Extrait du document:
= = = =

La date du lundi 06 décembre 2021 restera inoubliable pour Joël Aïvo dans son parcours politique. Ce jour-là s’ouvrait son procès devant la CRIET à Porto-Novo, la capitale administrative du Bénin. Si l’universitaire Aïvo s’est engagé en politique pour prétendre défendre la démocratie béninoise, il n’avait jamais imaginé se retrouver devant cette juridiction spéciale située dans sa ville natale. Car, entre la politique et les amphithéâtres de droit de l’Université d’Abomey-Calavi, il y a bien une différence. Et malheureusement !
Autour de la CRIET, les partisans de l’ex-doyen de la FADESP se sont rassemblés en masse pour attendre leur idole. Une seule espérance dans leurs cœurs : que Joël Aïvo rentre libre de la CRIET. Un peu avant 08 heures 20 minutes, le fourgon de la prison civile de Cotonou amène Joël Aïvo devant la CRIET.
L’universitaire salue ses partisans et monte l’escalier pour rejoindre la salle d’audience de la CRIET. Malgré ses huit mois de détention, l’opposant est resté élégant. Paire de lunettes aux yeux, Joël Aïvo avait porté un pantalon bleu nuit et une chemise blanche sur laquelle il avait mis un gilet de la prison civile.
Pléthore d’avocats et joutes oratoires
Autour de 09 heures, le lundi 06 décembre 2021, le procès de l’opposant et de ses coaccusés s’ouvrent. C’est le procureur spécial de la CRIET, le magistrat Mario Mètonou qui représente le ministère public. Une femme préside la Cour. C’est la magistrate Christelle Adonon. Elle a remplacé le juge Guillaume Lally qui avait connu du dossier Aïvo lors d’un premier procès en juillet 2021.
Blanchiment de capitaux et atteinte à la sûreté. Ce sont les deux chefs d’accusation retenus par le parquet spécial contre Joël Aïvo et ses coaccusés. Il s’agit de son comptable, Alain Gnonlonfoun, d’un chef d'entreprise et ex-militaire, Boni Saré Issiakou et d’un adjudant de l’armée béninoise, Ibrahim Bachabi Moudjaïdou. Tous les accusés plaident non-coupables.
Une pléthore d’avocats venus des barreaux du Bénin et de la France se constitue pour défendre l’Universitaire et son comptable. Parmi ces avocats figurent l’ex-président de la Cour constitutionnelle du Bénin, Me Robert Dossou et sa fille Me Nadine Dossou-Sakponou. Les joutes oratoires entre la défense et l’accusation seront très houleuses lors de ce procès qui va durer près de 15 heures.

= = = =

Enregistrements fournis:
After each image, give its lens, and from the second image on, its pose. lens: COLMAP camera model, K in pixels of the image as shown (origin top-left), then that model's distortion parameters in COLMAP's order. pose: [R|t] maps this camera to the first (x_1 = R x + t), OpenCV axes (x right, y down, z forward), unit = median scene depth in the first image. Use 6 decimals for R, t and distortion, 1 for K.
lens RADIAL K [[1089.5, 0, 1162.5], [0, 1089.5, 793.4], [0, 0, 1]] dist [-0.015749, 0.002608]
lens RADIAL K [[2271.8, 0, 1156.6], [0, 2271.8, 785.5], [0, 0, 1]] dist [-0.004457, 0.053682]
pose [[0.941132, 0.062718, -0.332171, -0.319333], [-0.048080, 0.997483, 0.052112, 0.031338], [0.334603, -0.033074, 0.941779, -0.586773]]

= = = =

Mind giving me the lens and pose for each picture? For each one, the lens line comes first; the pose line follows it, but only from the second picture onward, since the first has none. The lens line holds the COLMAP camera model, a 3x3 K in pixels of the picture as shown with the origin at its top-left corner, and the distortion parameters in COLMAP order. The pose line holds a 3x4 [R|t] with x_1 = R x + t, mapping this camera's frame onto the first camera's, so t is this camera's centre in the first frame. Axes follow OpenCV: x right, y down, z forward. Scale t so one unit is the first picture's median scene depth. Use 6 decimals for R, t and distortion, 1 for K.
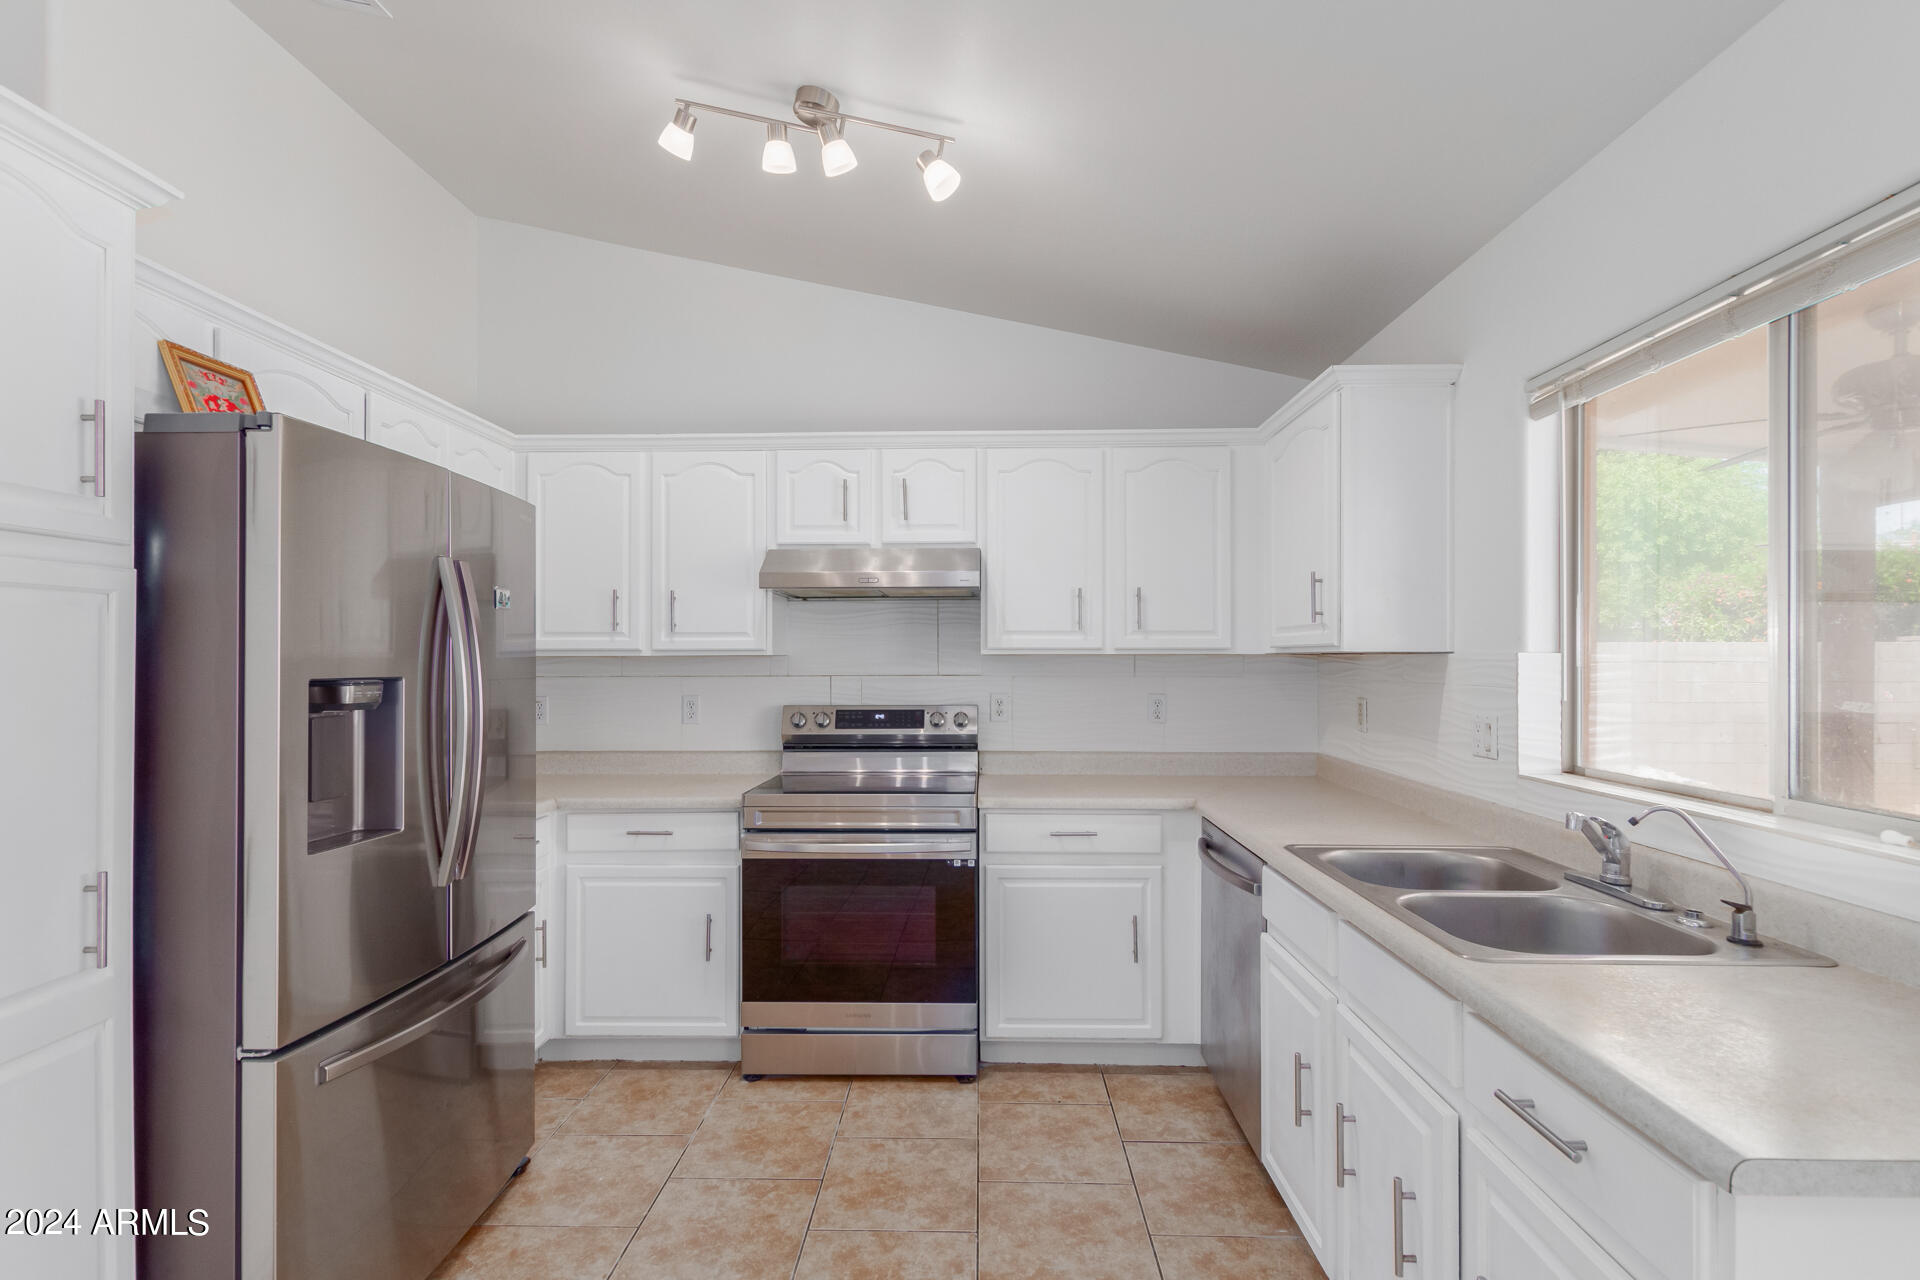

= = = =

Consigne 1:
Nommez les coaccusés de Joël Aïvo cités dans l'article sur son procès, avec la fonction que le texte attribue à chacun.
Consigne 2:
Résumez en deux phrases l'article sur le procès de Joël Aïvo.
Consigne 3:
Poursuivez l'article sur le procès de Joël Aïvo à partir de sa dernière phrase.
Ces enregistrements proviennent d'une autre source que l'article.

Votre réponse 1:
- Alain Gnonlonfoun, son comptable
- Boni Saré Issiakou, chef d'entreprise et ex-militaire
- Ibrahim Bachabi Moudjaïdou, adjudant de l'armée béninoise

Votre réponse 2:
Le lundi 06 décembre 2021, après huit mois de détention, l'universitaire et opposant Joël Aïvo a comparu devant la CRIET à Porto-Novo, où ses partisans s'étaient rassemblés en masse dans l'espoir de le voir repartir libre. Poursuivis pour blanchiment de capitaux et atteinte à la sûreté, lui et ses trois coaccusés ont plaidé non-coupables, face à une cour présidée par la magistrate Christelle Adonon, lors d'un procès de près de 15 heures marqué par de vives joutes entre la défense et l'accusation.

Votre réponse 3:
Une affaire d’atteinte à la sûreté de l’État
Lors de ce procès, le ministère public a essayé d’établir un lien entre l’opposant Joël Aïvo et les prévenus Boni Saré Issiakou, ex-militaire et chef d’entreprise et Bachabi Moudjaïdou, un adjudant de l’armée béninoise. Boni Saré Issiakou a reconnu avoir participé à un projet de tentative de « déstabilisation » à la demande d’un proche. Il a confié aux juges avoir été approché par un homme d’affaires. Ce dernier a pour nom Arnaud Houédanou.
L’homme d’affaires aurait essayé de financer le projet de déstabilisation, mécontent d’un redressement fiscal. Des déclarations qui ont été niées par Bachabi Moudjaïdou, un militaire en fonction à l’hôpital des armées de Ouidah.
Devant les juges de la CRIET, il a rejeté les faits de coup d'État et d'escroquerie mis à sa charge par le parquet spécial de la CRIET. Le militaire avait affirmé qu’il n’avait aucune accointance avec des acteurs politiques dont le professeur Joël Aïvo.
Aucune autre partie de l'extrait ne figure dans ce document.